Obviously I'm old school, 72 years old and a white collar worker most of my life. My son and daughter both have tats, so it's not something new to me; I just don't care for 'em. I don't dislike people who have them, but I've never seen a tattoo that looked good to me, and I never will.
Solved, tattoo is going to happen.. I told him that will not be changing.
It's not like you're buying a dress or getting a new haircut. You are making a permanent alteration to your body.
Well, aside from the fact that a tattoo is a leisure suit you can't take off....I mean seriously. I've heard all the arguments. I don't care how cute you think that tat is. Ten, twenty years later, it looks as if you have some deformation or skin disease. Port wine stains are more attractive. I mean, it's art in the same way that Led Zepplin poster you had on your dorm room is art. Kind of cool when you were 21, but a bit of an embarrassment on your living room wall at 39. Or remember that bumper sticker you had on your car when you were 17? Would you dream of having it on your car at 40? Well, that's what a tattoo is: The bumper sticker you'll eventually regret.
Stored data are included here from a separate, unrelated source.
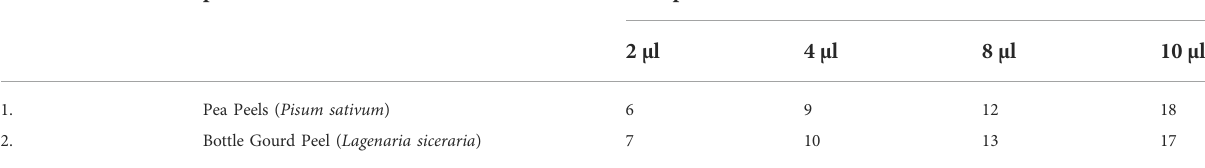
TABLE 1 Zone of inhibition of biosynthesized silver nanoparticles produced by Escherichia coli . S.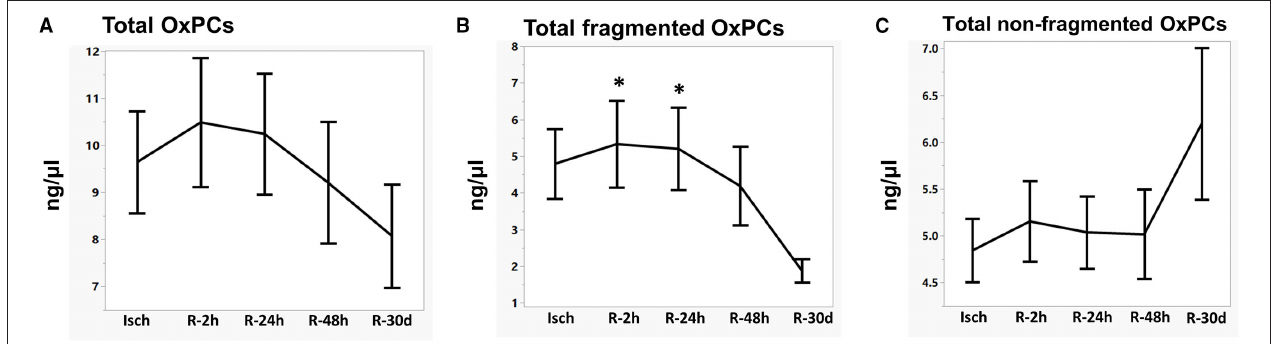
23% of all quantified OxPCs were aldo-OxPC and acid- OxPCs, respectively. Non-fragmented OxPCs constituted only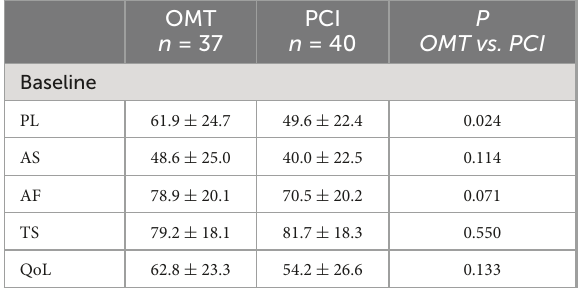
TABLE 4 Seattle angina questionnaire health status at baseline.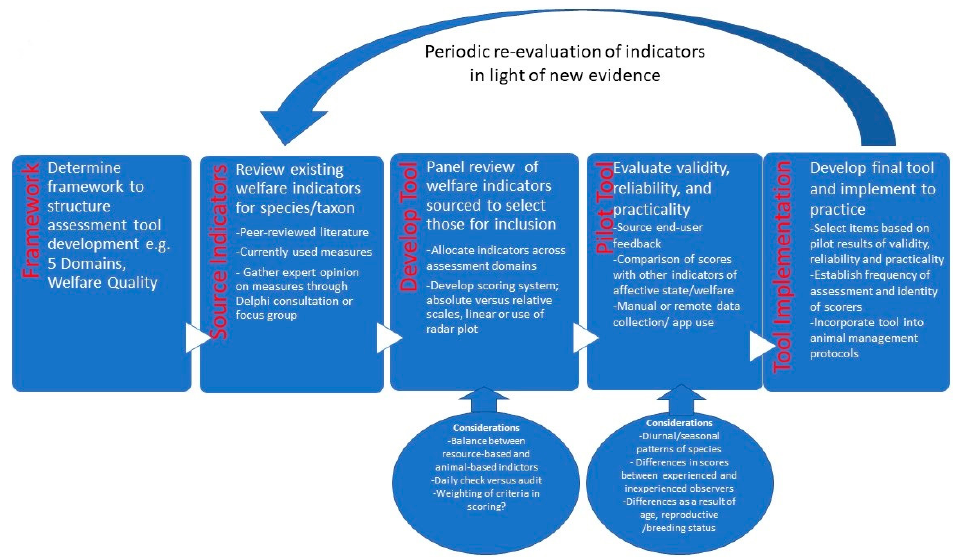
Figure 2. Summary flowchart of steps and considerations involved in deriving a welfare assessment tool for use in zoos.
And God help you if you get some big garish tattoo on some stupid place such as your neck or all the way down your forearm. You might as well have an "I make terrible decisions" sign hung around your neck in every job interview for the rest of your life.
The funny thing about tats is how, twenty years ago, they were seen as outward signs of self-expression and individuality. But now, it's basically a sign that one has chosen a different brand of conformity, the kind that can't be given away to Goodwill or washed off in the shower.
I have a friend who is an anesthesiologist. According to her, she can't give an epidural to a woman in labor who has the classic Tramp Stamp across the lower spine, chiefly because of the dangers the ink could potentially cause.
And, most of all, simply blowing off your husband's thoughts on the matter doesn't exactly extend the circle of love. I mean, if my wife told me that she didn't want me to go out and buy a Harley, I wouldn't go out and buy a Harley.
Last edited by MinivanDriver; 01-22-2018 at 11:37 AM..
I don't know...... it's OP 's body, but her husband is really opposed and forever, until death or divorce, he is going to have to look at a permanent reminder that his wife has total disregard for his feelings.
I don't know...... it's OP 's body, but her husband is really opposed and forever, until death or divorce, he is going to have to look at a permanent reminder that his wife has total disregard for his feelings.
That's the main point, to me, regardless of how someone feels about tattoos.
Might as well add a banner beneath it that says "Too bad, so sad" or "Sorry, not sorry."
I don't know...... it's OP 's body, but her husband is really opposed and forever, until death or divorce, he is going to have to look at a permanent reminder that his wife has total disregard for his feelings.
And if he really, really dislikes it/them, it could end up being a big turn off/ deflator.
"Lights off, please, darlin' "
I have a small one on my left ankle covering a scar. I wear mostly jeans or pants so hardly anyone knows it’s there, but I prefer it to having the scar visible. I was 50 when I got it.
I have one on my upper arm. Got it together with my daughter when I was 58. I keep it covered for work.
You'll regret it. Instant method of securing your spot in the lower class. I'm sure people will hate me for saying it, but there are a lot more people serving food and selling clothing with tattoos than litigating cases, passing laws or performing surgery.